The following was adapted from an article by Jeffrey Kluger in the Aug. 15, 2024, issue of Time.
Born in Addis Ababa, [Ethiopia,] before emigrating to the U.S. with his family when he was 4, Heman Bekele recalls that some of his earliest memories were of seeing laborers working in the blistering sun, usually with no protection for their skin. His parents taught him and his sisters … to cover up, and explained the dangers of too much time outdoors without sunscreen or proper clothing.
“When I was younger, I didn’t think much of it, but when I came to America, I realized what a big problem the sun and ultraviolet radiation is when you’re exposed to it for a long time,” Bekele says.
It didn’t take too long for him to start thinking about how he might help. A few years ago, he read about imiquimod, a drug that, among other uses, is approved to fight one form of skin cancer and has shown promise against several more. Typically, imiquimod, which can help destroy tumors and usually comes in the form of a cream, is prescribed as a frontline drug as part of a broader cancer treatment plan, but Bekele wondered if it could be made available more easily to people in the earliest stages of the disease. A bar of soap, he reckoned, might be just the delivery system for such a lifesaving drug, not just because it was simple, but because it would be a lot more affordable than the $40,000 it typically costs for skin-cancer treatment.

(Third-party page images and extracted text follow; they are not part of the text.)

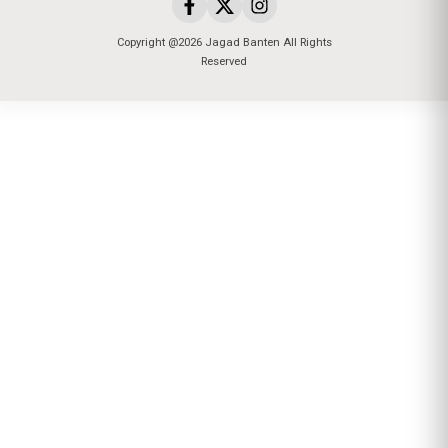
Copyright @2026 Jagad Banten All Rights
Reserved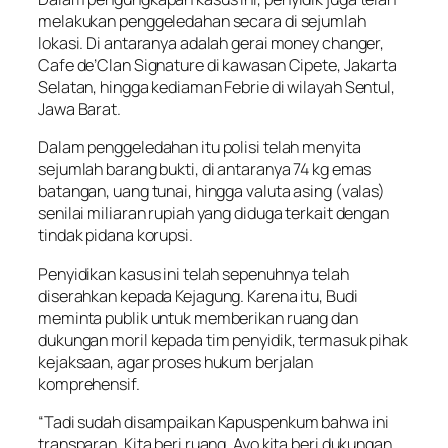
melakukan penggeledahan secara di sejumlah
lokasi. Di antaranya adalah gerai money changer,
Cafe de’Clan Signature di kawasan Cipete, Jakarta
Selatan, hingga kediaman Febrie di wilayah Sentul,
Jawa Barat.
Dalam penggeledahan itu polisi telah menyita
sejumlah barang bukti, di antaranya 74 kg emas
batangan, uang tunai, hingga valuta asing (valas)
senilai miliaran rupiah yang diduga terkait dengan
tindak pidana korupsi.
Penyidikan kasus ini telah sepenuhnya telah
diserahkan kepada Kejagung. Karena itu, Budi
meminta publik untuk memberikan ruang dan
dukungan moril kepada tim penyidik, termasuk pihak
kejaksaan, agar proses hukum berjalan
komprehensif.
“Tadi sudah disampaikan Kapuspenkum bahwa ini
transparan. Kita beri ruang. Ayo kita beri dukungan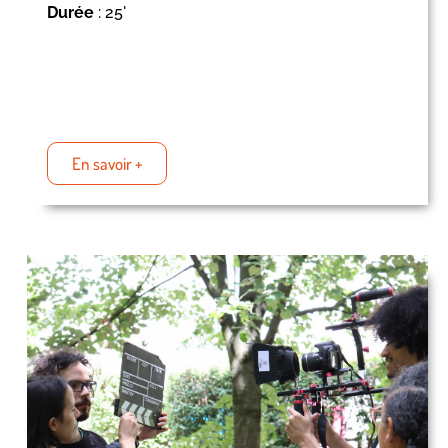
Durée
: 25'
En savoir +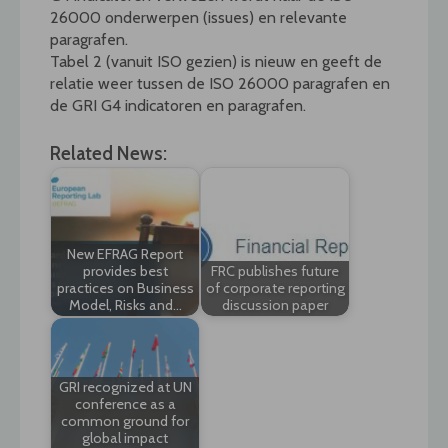
26000 onderwerpen (issues) en relevante
paragrafen.
Tabel 2 (vanuit ISO gezien) is nieuw en geeft de
relatie weer tussen de ISO 26000 paragrafen en
de GRI G4 indicatoren en paragrafen.
Related News:
New EFRAG Report
provides best
FRC publishes future
practices on Business
of corporate reporting
Model, Risks and…
discussion paper
GRI recognized at UN
conference as a
common ground for
global impact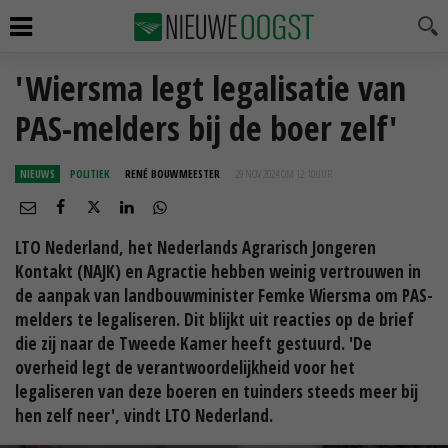
'Wiersma legt legalisatie van
PAS-melders bij de boer zelf'
NIEUWS
POLITIEK
RENÉ BOUWMEESTER
29 NOV 2024 OM 12:10
UUR
LTO Nederland, het Nederlands Agrarisch Jongeren
Kontakt (NAJK) en Agractie hebben weinig vertrouwen in
de aanpak van landbouwminister Femke Wiersma om PAS-
melders te legaliseren. Dit blijkt uit reacties op de brief
die zij naar de Tweede Kamer heeft gestuurd. 'De
overheid legt de verantwoordelijkheid voor het
legaliseren van deze boeren en tuinders steeds meer bij
hen zelf neer', vindt LTO Nederland.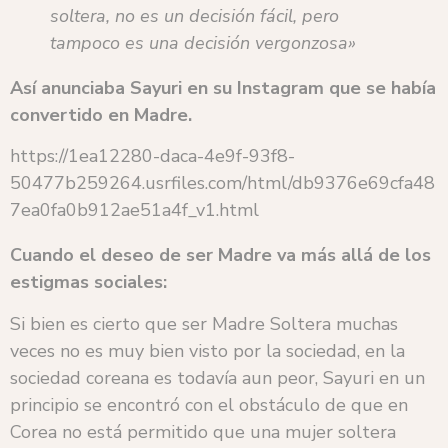
soltera, no es un decisión fácil, pero
tampoco es una decisión vergonzosa»
Así anunciaba Sayuri en su Instagram que se había
convertido en Madre.
https://1ea12280-daca-4e9f-93f8-
50477b259264.usrfiles.com/html/db9376e69cfa48
7ea0fa0b912ae51a4f_v1.html
Cuando el deseo de ser Madre va más allá de los
estigmas sociales:
Si bien es cierto que ser Madre Soltera muchas
veces no es muy bien visto por la sociedad, en la
sociedad coreana es todavía aun peor, Sayuri en un
principio se encontró con el obstáculo de que en
Corea no está permitido que una mujer soltera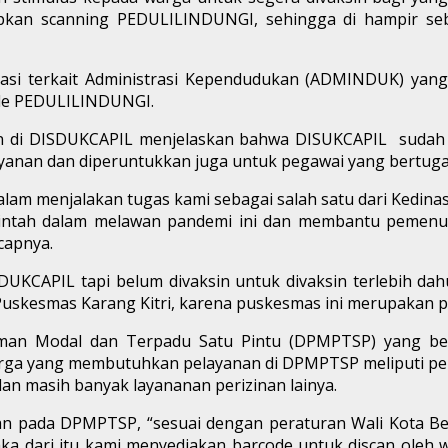
pkan scanning PEDULILINDUNGI, sehingga di hampir se
asi terkait Administrasi Kependudukan (ADMINDUK) yang 
ode PEDULILINDUNGI.
 di DISDUKCAPIL menjelaskan bahwa DISUKCAPIL sudah
nan dan diperuntukkan juga untuk pegawai yang bertuga
menjalakan tugas kami sebagai salah satu dari Kedinasa
ntah dalam melawan pandemi ini dan membantu pemenuh
capnya.
KCAPIL tapi belum divaksin untuk divaksin terlebih dahu
 Puskesmas Karang Kitri, karena puskesmas ini merupakan p
aman Modal dan Terpadu Satu Pintu (DPMPTSP) yang b
yang membutuhkan pelayanan di DPMPTSP meliputi perizin
dan masih banyak layananan perizinan lainya.
pada DPMPTSP, “sesuai dengan peraturan Wali Kota Beka
a dari itu kami menyediakan barcode untuk discan ole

“What is one thing that is an internationally impactful idea, something that everyone can use, [regardless of] socioeconomic class?” Bekele recalls thinking. “Almost everyone uses soap and water for cleaning. So soap would probably be the best option.”
There was a long way to go between inspiration and application, however. Executing on his idea was more complicated than simply mixing the drug into an ordinary bar of soap, since any therapeutic power the imiquimod might confer would just be washed down the drain with the suds. The answer was to combine the soap with a lipid-based nanoparticle that would linger on the skin when the soap was washed away—much the way moisturizer or fragrance can stay behind after the suds are rinsed off.
There was only so much brainstorming Bekele could do on his own, however. Then, in 2023, he came across the 3M challenge and submitted a video explaining his idea. Soon, he received an invite to the company’s headquarters in St. Paul, Minnesota, to deliver a pitch in front of a panel of judges. Before that day was out, he’d been named the winner. The $25,000 prize, he knew, would go a long way toward helping him afford to pursue his research, but he’d still need a professional lab in which to conduct the work. That opportunity arrived in February, when he attended a networking event hosted by the Melanoma Research Alliance, in Washington, D.C. There, he met Vito Rebecca, a molecular biologist and assistant professor at Johns Hopkins in Baltimore. …
For close to half a year now, Bekele and Rebecca have been running basic research on mice, injecting the animals with strains of skin cancer and preparing to apply the lipid-bound, imiquimod-infused soap and see what the results are. And though they’re getting ready to test it and a control against melanoma, Bekele knows “there’s still a long way to go”—not just testing the soap but also patenting it and getting FDA certification, which can take a decade altogether. …
For all of this, Bekele remains humble about what he’s accomplished in just 15 years. “Anybody could do what I did,” he says. “I just came up with an idea. I worked toward that idea, and I was able to bring it to life.” But he confesses that he worries too: Scientific breakthroughs seem to be coming faster and faster—in medicine, in engineering, in artificial intelligence—and he frets that people may have reached something of a saturation point.
“A lot of people have this mindset that everything’s been done, there’s nothing left for me to do,” he says. “To anybody having that thought, [I’d say] we’ll never run out of ideas in this world. Just keep inventing. Keep thinking of new ways to improve our world and keep making it a better place.”